Unless I misunderstood the definitions, an algorithm for the problem in Definition 1 (i.e. their main result) is in fact enough to attack decision-LWE if the noise is small. The fact that they need a promise that the point is always close to the lattice doesn't seem to be a problem.
A decision-LWE problem mod q, where samples are of dimension n and the noise is a gaussian in each coordinate with standard deviation s, can be converted into the following decision problem: given a random lattice $L$ (where "random" is a prticular distribution induced by decision-LWE) of dimension $2n$, one is given a target that is either less than a distance $s\cdot\sqrt{2n}$ away (actually, there should be a small constant close to $1$ being multiplied by the preceding upper bound, but let's ignore it for simplicity) from $L$, or it is in a uniformly random coset of $\mathbb{Z}^{2n}/L$. In the latter case, the distance to $L$ is proportional to the covering radius - so it is quite far away. (I should mention, there are ways to map decision-LWE to lattices of different dimension, but for simplicity, let's just stick with the above mapping.)
So here is how one would go about solving this problem using an oracle for the problem in Definition 1. Set $b=s\cdot\sqrt{2n}$ and $a=b\cdot n^4$ (they need this relationship between $a$ and $b$). The first thing we need to do is figure out what is the output of the oracle if we feed it random lattices (the same kind that we generate in decision-LWE instances) and random targets. Note that the promise of the target being near the lattice is not satisfied, but the algorithm must still output something. We can learn what the output (or the distribution of the output) is by feeding it randomly generated lattices with random targets. If it outputs something different than when the target is $<b$ away form the lattice, then we can use it to solve the problem defined in the previous paragraph. On the other hand, if its output is the same as when the target is $<b$ away, then it must be different from its output when the target is in the interval $[a/2,a]$. Thus we can use this oracle to solve the Decision-LWE problem when the standard deviation of the noise is s such that $s\cdot\sqrt{2n} \in [a/2,a]$. This is an even harder problem since the noise is larger. So at worst, we can solve Decision LWE when the noise has standard deviation $s=b/\sqrt{2n}$.

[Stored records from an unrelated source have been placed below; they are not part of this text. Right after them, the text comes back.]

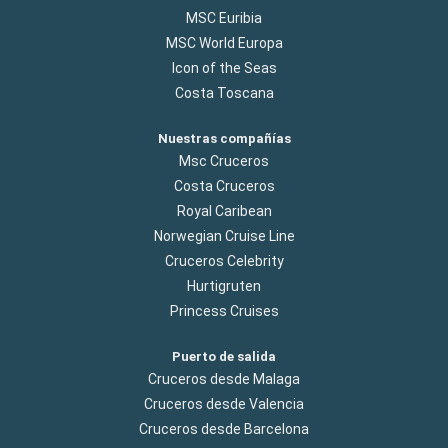
MSC Euribia
MSC World Europa
Icon of the Seas
Costa Toscana
Nuestras compañías
Msc Cruceros
Costa Cruceros
Royal Caribean
Norwegian Cruise Line
Cruceros Celebrity
Hurtigruten
Princess Cruises
Puerto de salida
Cruceros desde Malaga
Cruceros desde Valencia
Cruceros desde Barcelona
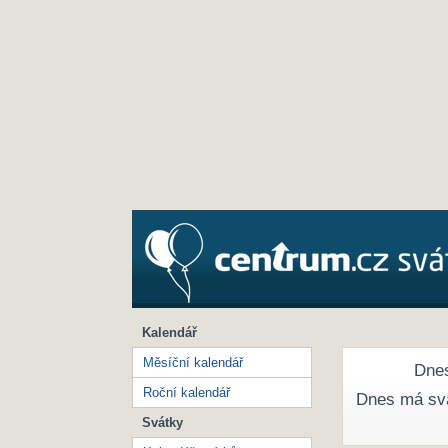
Kalendář
Měsíční kalendář
Dnes
Roční kalendář
Dnes má sv
Svátky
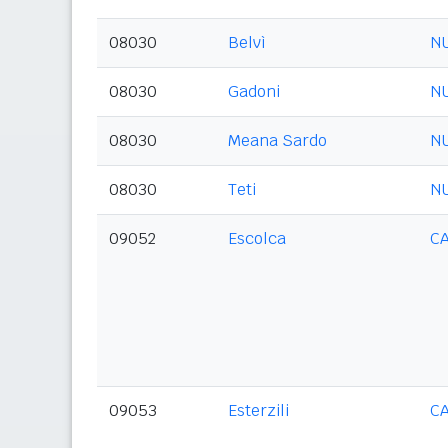
08030
Belvì
N
08030
Gadoni
N
08030
Meana Sardo
N
08030
Teti
N
09052
Escolca
C
09053
Esterzili
C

Now the question is, what is $b$? They define $b=\lambda_1(L)/n^{17}$. So we need to know $\lambda_1(L)$ for the $L$ that is induced by the decision-LWE problem. It turns out that the shortest vector length is close to the Minkowski bound. The determinant of $L$ is $q^n$, and its dimension is $2n$. So $\lambda_1\approx\sqrt{n}\cdot \sqrt{q}$. So that's it -- whenever $s/\sqrt{n}<\sqrt{n}\cdot \sqrt{q}/n^{17}$ (or $s<\sqrt{q}/n^{16}$), an algorithm that solves the problem in Definition 1 can be used to solve decision-LWE where $s< \sqrt{q}/n^{16}$.
These parameters are quite outside the scope of anything that is currently being proposed (anything with those parameters that is not already broken by LLL is going to be horribly inefficient), but of course they could improve. Furthermore, their description is of an algorithm that works in the worst-case -- heuristically, it might perform better. If this $n^{17}$ gets to $n^5$, some reasonable things may start getting broken. An if it goes down to linear, then encryption/signatures may become affected.
I think the first thing to do, though, is to wait until some experts in quantum algorithms verify this paper. If they agree that it's correct, then things will become interesting.